After Trump’s campaign of name-calling and enabling racists, he has reaffirmed his stance by appointing Stephen Bannon as his White House Chief Strategist. Bannon chairs Breitbart News, an ultra-conservative news source. They are openly anti-immigrant, anti-Planned Parenthood, anti-Muslim, anti-women, anti-gay, anti-semitic, are racist and believe in white supremacy.
A few weekends ago, I heeded the TV reminders about turning our clocks back one hour to adjust to Daylight Savings Time; Sadly, I also agreed with the internet advice to “Turn Back Your Clocks Fifty Years.”
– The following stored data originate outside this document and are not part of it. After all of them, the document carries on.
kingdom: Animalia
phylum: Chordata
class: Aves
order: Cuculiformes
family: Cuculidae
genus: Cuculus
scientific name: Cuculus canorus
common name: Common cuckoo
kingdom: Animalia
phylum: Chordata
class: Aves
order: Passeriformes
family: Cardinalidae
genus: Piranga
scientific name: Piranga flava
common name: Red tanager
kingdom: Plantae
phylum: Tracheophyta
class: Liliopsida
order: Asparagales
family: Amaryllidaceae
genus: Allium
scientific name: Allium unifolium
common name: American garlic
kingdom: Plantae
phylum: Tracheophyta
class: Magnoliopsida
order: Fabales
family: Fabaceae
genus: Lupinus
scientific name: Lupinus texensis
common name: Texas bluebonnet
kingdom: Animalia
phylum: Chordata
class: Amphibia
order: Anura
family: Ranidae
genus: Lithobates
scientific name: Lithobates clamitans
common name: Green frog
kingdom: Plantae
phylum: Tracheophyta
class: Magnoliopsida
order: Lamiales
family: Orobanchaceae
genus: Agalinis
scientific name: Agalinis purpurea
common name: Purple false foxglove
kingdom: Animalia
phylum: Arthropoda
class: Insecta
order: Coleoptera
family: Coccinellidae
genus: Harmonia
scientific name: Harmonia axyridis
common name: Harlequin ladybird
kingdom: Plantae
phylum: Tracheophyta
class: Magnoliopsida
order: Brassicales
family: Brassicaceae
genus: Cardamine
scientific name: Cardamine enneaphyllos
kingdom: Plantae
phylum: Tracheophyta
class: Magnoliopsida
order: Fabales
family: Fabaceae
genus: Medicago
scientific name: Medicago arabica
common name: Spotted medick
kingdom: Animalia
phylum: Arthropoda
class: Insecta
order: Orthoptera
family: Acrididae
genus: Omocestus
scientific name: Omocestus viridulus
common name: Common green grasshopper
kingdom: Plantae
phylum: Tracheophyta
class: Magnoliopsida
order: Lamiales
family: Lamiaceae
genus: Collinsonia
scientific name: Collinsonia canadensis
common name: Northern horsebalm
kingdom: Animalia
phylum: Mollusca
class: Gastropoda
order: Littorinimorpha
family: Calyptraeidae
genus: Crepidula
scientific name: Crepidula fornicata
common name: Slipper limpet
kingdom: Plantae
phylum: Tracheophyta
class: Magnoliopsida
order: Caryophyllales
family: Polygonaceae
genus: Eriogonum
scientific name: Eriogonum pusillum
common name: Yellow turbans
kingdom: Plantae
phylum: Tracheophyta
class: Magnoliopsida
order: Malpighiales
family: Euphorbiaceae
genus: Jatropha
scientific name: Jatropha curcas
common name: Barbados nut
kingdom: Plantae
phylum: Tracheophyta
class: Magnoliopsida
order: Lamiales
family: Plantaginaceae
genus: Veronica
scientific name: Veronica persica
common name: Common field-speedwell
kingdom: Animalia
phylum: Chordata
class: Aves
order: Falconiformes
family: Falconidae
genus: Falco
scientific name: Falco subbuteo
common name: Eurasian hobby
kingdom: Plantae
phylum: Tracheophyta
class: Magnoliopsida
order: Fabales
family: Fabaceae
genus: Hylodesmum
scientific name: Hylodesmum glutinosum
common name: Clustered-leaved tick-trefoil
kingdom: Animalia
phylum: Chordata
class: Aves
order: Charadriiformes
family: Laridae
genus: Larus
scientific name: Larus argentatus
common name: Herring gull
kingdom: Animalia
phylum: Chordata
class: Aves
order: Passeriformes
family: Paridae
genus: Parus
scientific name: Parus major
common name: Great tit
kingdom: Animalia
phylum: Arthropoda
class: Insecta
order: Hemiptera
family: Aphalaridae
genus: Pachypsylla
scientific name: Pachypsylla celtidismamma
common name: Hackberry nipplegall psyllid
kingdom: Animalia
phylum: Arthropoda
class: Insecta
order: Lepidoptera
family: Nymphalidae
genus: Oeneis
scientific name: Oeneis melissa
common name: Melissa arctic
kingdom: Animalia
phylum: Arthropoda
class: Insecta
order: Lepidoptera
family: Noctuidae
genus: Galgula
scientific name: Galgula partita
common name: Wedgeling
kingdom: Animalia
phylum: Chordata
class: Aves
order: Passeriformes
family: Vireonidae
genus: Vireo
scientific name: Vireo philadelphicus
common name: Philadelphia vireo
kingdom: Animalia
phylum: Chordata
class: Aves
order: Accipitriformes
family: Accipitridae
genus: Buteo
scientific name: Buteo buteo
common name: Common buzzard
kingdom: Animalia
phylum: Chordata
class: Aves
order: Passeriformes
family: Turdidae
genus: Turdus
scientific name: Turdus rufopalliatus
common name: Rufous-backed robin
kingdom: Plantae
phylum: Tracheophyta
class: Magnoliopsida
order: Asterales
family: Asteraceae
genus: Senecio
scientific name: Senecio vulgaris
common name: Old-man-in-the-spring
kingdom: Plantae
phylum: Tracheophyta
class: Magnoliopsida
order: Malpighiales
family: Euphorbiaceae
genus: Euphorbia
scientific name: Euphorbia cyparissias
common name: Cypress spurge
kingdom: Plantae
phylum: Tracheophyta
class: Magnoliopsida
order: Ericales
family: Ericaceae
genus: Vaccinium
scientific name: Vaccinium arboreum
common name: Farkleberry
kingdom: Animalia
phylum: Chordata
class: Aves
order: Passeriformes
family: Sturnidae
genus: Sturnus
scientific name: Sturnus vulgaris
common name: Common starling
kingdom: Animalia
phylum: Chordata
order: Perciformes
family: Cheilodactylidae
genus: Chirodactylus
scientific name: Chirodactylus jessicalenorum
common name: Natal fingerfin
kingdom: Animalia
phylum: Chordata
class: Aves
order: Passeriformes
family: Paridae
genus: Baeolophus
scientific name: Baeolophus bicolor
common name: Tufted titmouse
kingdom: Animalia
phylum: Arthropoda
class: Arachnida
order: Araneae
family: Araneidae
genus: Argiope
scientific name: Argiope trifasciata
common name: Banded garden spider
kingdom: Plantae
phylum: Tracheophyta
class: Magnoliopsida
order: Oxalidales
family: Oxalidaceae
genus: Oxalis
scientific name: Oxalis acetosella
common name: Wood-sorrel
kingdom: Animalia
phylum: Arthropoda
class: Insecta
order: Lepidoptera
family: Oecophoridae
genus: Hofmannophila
And so it begins. Trump has empowered the bigots. This past weekend, an Associated Press column documented reports of increased racist incidents in schools and universities. For example, white students called Black students “cotton pickers”; a university student attempted to pull off the hijab worn by a Muslim student; a “whites only” message appeared on a bathroom door in Illinois; students in Michigan chanted “build a wall” in the school cafeteria; and in Pennsylvania, African American parents were told to, “Go back to Africa.”
I dread that the worst is yet to come negatively impacting women’s rights; the LGBTQ communities; the environment; people of color, Muslims, and Jews. Who and what did I leave out?
And what can I do about it?
Of course, I will make donations to Planned Parenthood and the ACLU. And although the thought of participating in the Women’s March on Washington on Inauguration Day appeals to me, that is much too daunting for this old lady.
Yet there is something positive that I can do.
After the 1992 Rodney King riots in L. A., I proposed a column to the Los Angeles Times, demystifying the cultures of people unlike ourselves. Called, “Multicultural Manners,” the eight-year running column received a 1998 award from the County of Los Angeles Commission on Human Relations. They recognized it for promoting intergroup understanding.
Now if I can accomplish something similar in this new environment of divisiveness, that would be fantastic. And best of all, I have a new platform.
Very soon a new community radio station will be on the air here in Las Cruces. Its call letters, KTAL (¿Qué tal?, meaning What’s Up? ), will be airing programs pertinent to community issues. Fortunately, they have accepted my proposal for, “Your Multicultural Minute,” where I will narrate incidents about people who have inadvertently confused, insulted, amused others and all because of cultural differences.
I believe that educating the public about the customs, beliefs, and values of different cultures will create respect for others.
Last Saturday Night Live’s opening skit nailed it. In her persona as Hillary Clinton, Kate McKinnon sat at the piano playing and singing Leonard Cohen’s poignant “Hallelujah.” Then she turned to the audience and said, “I’m not giving up and neither should you.”
Norine Dresser is a folklorist who specializes in rituals, customs and beliefs of global communities.